By Colin Perkel THE CANADIAN PRESS
TORONTO — A former senior prison manager testified Wednesday that she was unaware of any orders given to guards about when to enter the cell of a teenager who choked herself to death as they watched.
In often halting testimony, Joanna Pauline told the Ashley Smith inquest she had no memory of management discussions about the issue.
Pauline, the former deputy warden of Grand Valley Institution in Kitchener, Ont., said she could not remember seeing a report in which a frontline officer fretted about a manager’s order to stay out of Smith’s cell as long as she was breathing.
“He should not have been giving that direction,” she testified.
Even though Smith, of Moncton, N.B., and P.E.I., was a high profile, high needs inmate, Pauline said she could barely remember meeting her in person, their conversations, or even whether the teen was polite.
Other witnesses have been fiercely critical of Pauline’s management style and approach to dealing with Smith, who was prone to self-harming.
In her evidence at the inquest in June, the chief psychologist at the prison, Cindy Lanigan, said Pauline badgered and denigrated underlings constantly in a “reign of terror.”
Lanigan also said Pauline pressed her to change recommendations on how best to keep the disturbed teen safe to align with those of correctional managers, who played down just how critical Smith’s situation was.
On the stand, Pauline displayed little of the self-described “dynamic and energetic individual” of her resume.
What she did recall was her fractured relationship with the warden, Cindy Berry, who cut her out of management meetings and called her an “administrative assistant” with no vision for the institution.

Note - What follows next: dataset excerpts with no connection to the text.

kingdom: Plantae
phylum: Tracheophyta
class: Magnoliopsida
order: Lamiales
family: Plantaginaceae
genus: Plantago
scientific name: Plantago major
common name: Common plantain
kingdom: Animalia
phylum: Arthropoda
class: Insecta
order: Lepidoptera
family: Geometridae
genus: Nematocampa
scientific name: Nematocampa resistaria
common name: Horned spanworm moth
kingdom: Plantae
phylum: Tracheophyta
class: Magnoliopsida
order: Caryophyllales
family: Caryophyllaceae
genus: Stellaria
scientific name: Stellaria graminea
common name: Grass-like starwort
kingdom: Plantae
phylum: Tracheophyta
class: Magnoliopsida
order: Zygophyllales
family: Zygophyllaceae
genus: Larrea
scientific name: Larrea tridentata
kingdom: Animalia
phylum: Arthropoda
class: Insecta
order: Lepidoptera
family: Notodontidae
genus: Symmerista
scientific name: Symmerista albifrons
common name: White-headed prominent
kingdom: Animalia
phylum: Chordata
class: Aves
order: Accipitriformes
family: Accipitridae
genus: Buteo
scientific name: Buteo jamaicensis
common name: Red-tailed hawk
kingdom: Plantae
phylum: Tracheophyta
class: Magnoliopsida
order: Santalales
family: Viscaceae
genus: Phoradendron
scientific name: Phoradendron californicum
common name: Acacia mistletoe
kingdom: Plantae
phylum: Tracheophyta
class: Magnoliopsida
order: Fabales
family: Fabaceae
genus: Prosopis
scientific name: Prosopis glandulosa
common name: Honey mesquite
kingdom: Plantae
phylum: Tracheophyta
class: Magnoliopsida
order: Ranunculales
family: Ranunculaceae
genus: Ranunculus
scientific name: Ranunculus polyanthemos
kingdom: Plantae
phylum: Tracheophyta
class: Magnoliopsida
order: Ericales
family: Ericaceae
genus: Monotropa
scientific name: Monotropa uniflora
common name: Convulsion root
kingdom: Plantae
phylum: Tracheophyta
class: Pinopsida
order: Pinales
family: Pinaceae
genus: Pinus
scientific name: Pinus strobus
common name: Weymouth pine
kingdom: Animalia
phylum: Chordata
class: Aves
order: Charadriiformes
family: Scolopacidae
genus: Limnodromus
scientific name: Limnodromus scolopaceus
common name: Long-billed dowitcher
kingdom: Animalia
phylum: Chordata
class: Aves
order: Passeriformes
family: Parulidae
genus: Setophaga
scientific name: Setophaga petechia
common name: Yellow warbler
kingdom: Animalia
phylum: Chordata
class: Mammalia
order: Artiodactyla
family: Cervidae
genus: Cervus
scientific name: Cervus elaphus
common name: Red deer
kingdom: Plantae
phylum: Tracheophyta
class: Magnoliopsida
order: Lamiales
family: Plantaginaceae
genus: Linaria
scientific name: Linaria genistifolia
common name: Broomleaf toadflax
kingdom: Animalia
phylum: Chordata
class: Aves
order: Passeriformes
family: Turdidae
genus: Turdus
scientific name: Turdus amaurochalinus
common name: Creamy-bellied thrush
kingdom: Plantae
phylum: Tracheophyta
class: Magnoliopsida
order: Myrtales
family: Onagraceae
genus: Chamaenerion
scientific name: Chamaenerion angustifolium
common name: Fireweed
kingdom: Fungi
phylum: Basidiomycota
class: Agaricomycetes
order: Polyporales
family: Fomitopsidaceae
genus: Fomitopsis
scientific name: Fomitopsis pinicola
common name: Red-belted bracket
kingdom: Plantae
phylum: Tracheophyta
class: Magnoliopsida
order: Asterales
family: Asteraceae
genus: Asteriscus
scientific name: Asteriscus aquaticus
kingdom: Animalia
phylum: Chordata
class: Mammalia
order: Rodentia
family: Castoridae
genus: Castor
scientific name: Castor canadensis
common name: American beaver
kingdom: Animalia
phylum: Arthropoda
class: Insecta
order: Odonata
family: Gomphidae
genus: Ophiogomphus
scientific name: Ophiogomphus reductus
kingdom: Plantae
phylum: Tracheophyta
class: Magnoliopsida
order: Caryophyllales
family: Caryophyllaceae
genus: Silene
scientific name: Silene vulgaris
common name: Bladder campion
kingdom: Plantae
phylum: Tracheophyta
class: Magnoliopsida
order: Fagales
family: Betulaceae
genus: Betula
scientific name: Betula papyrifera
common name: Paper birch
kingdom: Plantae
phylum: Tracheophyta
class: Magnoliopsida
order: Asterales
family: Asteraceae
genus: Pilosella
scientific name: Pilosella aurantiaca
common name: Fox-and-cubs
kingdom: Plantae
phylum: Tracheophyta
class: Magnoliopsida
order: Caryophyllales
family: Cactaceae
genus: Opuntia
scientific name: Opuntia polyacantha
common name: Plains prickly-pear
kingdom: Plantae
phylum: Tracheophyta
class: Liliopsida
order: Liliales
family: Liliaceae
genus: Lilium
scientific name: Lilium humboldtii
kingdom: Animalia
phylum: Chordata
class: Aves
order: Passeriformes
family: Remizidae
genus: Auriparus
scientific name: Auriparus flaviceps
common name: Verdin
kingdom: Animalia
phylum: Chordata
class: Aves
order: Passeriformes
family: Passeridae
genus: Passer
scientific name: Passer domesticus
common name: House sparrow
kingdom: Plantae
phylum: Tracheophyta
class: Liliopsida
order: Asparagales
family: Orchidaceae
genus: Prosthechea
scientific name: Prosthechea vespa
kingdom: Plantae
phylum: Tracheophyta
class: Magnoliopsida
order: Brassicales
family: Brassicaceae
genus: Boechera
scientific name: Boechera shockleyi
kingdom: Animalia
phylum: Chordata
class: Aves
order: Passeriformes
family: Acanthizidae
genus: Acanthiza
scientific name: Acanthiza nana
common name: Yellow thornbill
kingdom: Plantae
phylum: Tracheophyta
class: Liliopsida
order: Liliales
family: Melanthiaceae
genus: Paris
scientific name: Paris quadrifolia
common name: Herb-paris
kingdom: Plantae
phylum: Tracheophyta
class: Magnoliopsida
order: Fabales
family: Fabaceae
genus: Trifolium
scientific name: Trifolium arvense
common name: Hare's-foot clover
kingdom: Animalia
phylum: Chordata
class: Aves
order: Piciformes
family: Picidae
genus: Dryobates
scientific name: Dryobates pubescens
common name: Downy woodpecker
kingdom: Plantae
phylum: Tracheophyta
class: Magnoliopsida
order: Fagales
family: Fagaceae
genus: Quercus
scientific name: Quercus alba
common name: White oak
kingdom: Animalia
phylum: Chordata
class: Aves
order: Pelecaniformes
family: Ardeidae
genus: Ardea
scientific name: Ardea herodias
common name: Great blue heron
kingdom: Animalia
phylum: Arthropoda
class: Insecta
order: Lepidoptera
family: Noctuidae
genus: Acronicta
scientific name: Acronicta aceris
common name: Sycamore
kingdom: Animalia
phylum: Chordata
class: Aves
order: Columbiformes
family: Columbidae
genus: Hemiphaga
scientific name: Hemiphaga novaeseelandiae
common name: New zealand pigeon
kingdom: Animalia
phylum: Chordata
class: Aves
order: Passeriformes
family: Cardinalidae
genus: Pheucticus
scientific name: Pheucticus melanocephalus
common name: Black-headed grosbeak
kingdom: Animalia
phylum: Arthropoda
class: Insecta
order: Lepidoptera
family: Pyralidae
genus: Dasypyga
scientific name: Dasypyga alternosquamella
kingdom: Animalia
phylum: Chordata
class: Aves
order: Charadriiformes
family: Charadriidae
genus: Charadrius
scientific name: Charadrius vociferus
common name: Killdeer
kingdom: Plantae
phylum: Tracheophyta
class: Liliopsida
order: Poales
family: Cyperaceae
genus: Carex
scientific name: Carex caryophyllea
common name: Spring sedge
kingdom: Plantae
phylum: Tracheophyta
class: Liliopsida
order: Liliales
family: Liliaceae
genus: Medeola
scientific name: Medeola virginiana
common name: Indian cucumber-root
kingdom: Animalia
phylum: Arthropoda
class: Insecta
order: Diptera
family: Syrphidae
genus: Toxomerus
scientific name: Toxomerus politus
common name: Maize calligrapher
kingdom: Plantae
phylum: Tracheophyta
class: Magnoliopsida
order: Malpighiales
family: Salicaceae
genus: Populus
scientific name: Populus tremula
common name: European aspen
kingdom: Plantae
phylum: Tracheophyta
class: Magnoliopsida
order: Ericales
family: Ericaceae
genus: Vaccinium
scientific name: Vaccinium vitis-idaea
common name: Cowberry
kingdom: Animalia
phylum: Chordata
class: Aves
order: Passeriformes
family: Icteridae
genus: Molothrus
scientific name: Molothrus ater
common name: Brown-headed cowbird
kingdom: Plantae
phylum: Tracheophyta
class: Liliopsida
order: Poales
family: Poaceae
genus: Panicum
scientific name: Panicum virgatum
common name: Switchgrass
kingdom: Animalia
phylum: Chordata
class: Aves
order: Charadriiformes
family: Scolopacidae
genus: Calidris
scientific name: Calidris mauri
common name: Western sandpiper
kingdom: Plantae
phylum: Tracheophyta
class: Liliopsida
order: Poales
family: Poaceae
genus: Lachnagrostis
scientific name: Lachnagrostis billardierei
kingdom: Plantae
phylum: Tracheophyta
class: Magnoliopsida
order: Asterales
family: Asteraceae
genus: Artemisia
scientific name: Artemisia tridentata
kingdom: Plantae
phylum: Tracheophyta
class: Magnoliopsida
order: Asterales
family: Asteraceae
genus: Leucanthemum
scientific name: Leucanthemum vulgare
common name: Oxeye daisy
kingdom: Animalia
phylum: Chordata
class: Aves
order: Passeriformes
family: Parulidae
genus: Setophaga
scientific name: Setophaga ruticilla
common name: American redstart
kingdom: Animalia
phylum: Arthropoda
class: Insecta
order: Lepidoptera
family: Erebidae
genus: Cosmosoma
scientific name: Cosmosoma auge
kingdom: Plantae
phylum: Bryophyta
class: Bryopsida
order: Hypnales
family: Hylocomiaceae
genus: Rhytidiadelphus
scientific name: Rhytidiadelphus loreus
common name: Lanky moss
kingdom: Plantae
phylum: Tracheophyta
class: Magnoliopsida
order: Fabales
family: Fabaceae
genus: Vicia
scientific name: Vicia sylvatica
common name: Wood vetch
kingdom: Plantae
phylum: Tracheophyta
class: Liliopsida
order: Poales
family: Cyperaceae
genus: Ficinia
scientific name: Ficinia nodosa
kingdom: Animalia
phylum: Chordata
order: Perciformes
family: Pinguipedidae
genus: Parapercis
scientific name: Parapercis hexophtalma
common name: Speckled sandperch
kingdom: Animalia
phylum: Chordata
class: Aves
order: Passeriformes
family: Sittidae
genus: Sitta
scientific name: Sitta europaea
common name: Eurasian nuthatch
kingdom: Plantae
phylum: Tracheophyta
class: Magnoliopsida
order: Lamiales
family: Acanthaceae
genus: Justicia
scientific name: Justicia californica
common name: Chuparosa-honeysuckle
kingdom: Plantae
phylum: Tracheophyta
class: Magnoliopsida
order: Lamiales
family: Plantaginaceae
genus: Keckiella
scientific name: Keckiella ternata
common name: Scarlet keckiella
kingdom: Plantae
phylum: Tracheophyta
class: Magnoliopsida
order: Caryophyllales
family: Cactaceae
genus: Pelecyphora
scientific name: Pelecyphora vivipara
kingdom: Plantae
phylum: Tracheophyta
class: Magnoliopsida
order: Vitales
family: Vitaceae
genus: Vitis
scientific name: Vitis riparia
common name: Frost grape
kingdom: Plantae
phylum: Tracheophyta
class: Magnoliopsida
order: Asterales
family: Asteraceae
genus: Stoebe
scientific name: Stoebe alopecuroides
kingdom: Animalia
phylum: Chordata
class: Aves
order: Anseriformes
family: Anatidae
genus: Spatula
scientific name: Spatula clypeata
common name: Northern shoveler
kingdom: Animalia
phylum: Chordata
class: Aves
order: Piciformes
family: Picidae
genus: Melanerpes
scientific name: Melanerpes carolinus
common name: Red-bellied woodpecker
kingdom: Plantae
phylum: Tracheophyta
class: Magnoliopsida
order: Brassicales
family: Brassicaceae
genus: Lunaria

“I found that quite disrespectful of me,” Pauline said.
Pauline was intimately involved in discussions about how best to deal with Smith, who was prone to self-strangulation with ligatures and disruptive behaviour that taxed frontline guards. She did say she was told Smith was simply badly behaved and not mentally ill.
Yet she was unable to remember reports describing the teen as clearly showing the effects of suffocation or tell coroner’s counsel much about Smith’s self-harming.
“I think it was ligature use and head banging,” she said.
Asked about a guard’s report on Smith she reviewed prior to testifying, Pauline said:
“The part about her face was purple, that concerned me.”
Smith’s increasingly aberrant behaviour in segregation had drawn attention of higher-ups at regional and national headquarters.
In an email to Pauline in August 2007, as Smith returned to the prison for her second stay, Berry told her Grand Valley would be “under a great deal of scrutiny.”
“The commissioner has taken an active role in this case,” Berry wrote.
Pauline said she was “glad” at the interest because she believed it would mean more resources for the short-staffed prison.
Smith, 19, who had been shunted from prison to prison in the year prior to her death, strangled herself at Grand Valley in October 2007.
At the time of Smith’s death, senior management had sent 38 memos warning guards against unnecessary interventions.